We have previously issued our opinion dated June 16, 1988 (the "1988
Opinion") and addressed to the Board of Directors of the Company (the "Board")
relating to the rights to purchase the Company's Cumulative Participating
Preferred Stock, Series E, par value $20.00 (the "Original Rights"). Effective
February 3, 1997, the Original Rights have been redesignated as Circuit City
Group Rights.
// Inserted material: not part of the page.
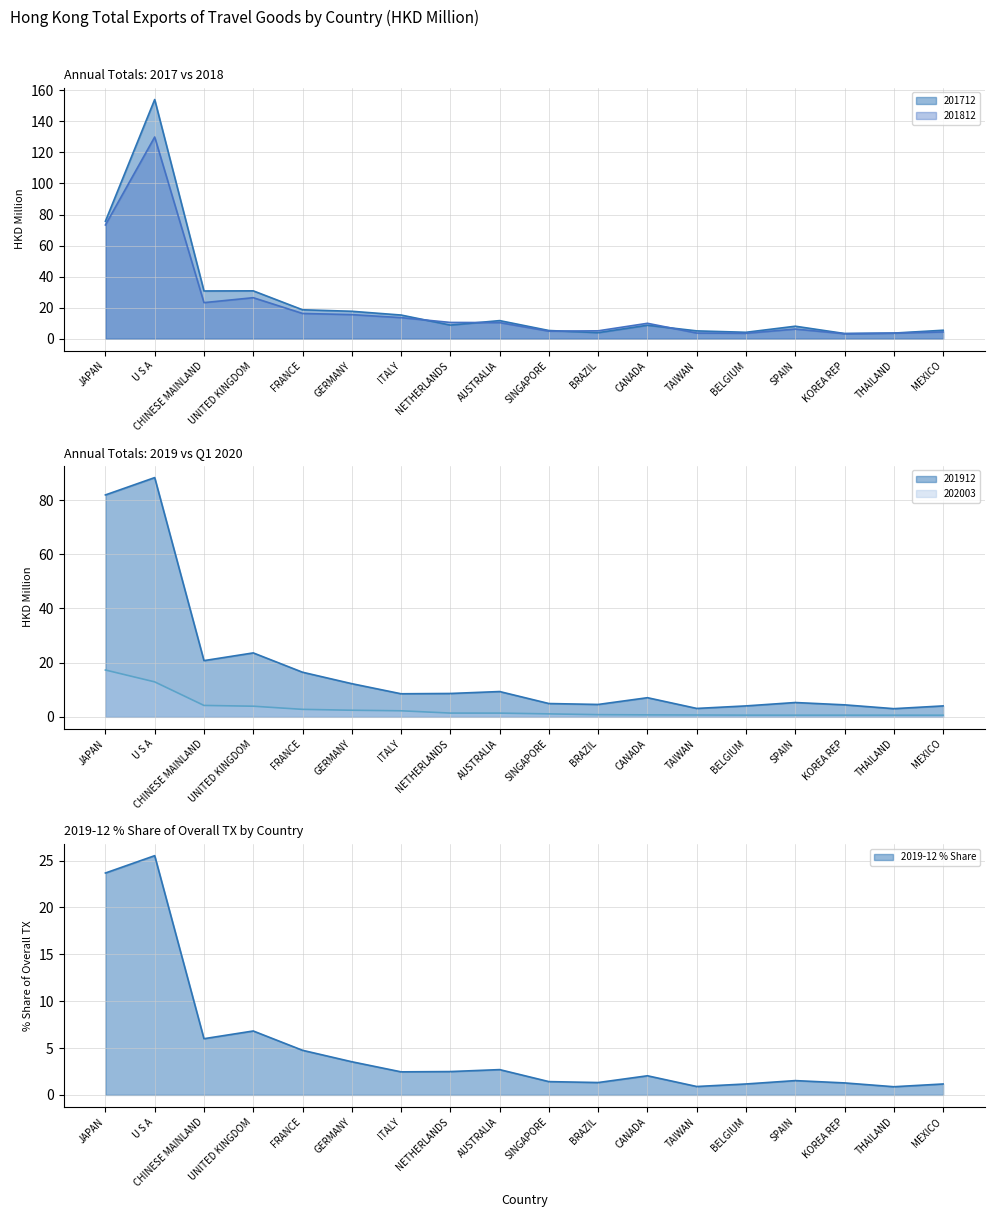

How many values in the 201712 series exceed 8?

11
The 1988 Opinion is filed as Exhibit 5 to the Company's
Registration Statement on Form S-8 (Registration No. 033-64757), which became
effective on December 5, 1995. In addition, we have issued our opinion dated
January 14, 1997 (the "1997 Opinion") and addressed to the Board relating to the
Circuit City Group Rights, a copy of which is filed as Exhibit 5.1 to the
Company's Registration Statement on Form S-3 (Registration No. 333-15995), which
became effective on February 4, 1997. Our opinions contained herein relating to
the Circuit City Group Rights are subject to all of the assumptions and
qualifications contained in the 1988 Opinion, as if such opinion related to the
Circuit City Group Rights, and the 1997 Opinion.
In rendering this opinion, we have examined such certificates of public
officials, certificates of officers of the Company, documents and records of the
Company (or copies of such documents and records certified to our satisfaction)
and such other documents, certificates, records and papers as we have deemed
necessary as a basis for such opinion.
Based on the foregoing and on such legal considerations that we deem
relevant, we are of the opinion that:
1. The shares of Circuit City Group Stock, when issued and sold in
accordance with the terms and provisions of the Plan, will be validly issued,
fully paid and nonassessable.
2. All corporate actions required under the laws of the Commonwealth of
Virginia have been taken for the Circuit City Group Rights, when issued in
accordance with the terms and provisions of the Amended and Restated Rights
Agreement dated February 3, 1997 between the Company and Norwest Bank Minnesota,
N.A., as Rights Agent, to be validly issued.
We consent to the filing of this opinion as Exhibit 5 to the
Registration Statement.
Very truly yours,
/s/MCGUIRE, WOODS, BATTLE & BOOTHE, L.L.P.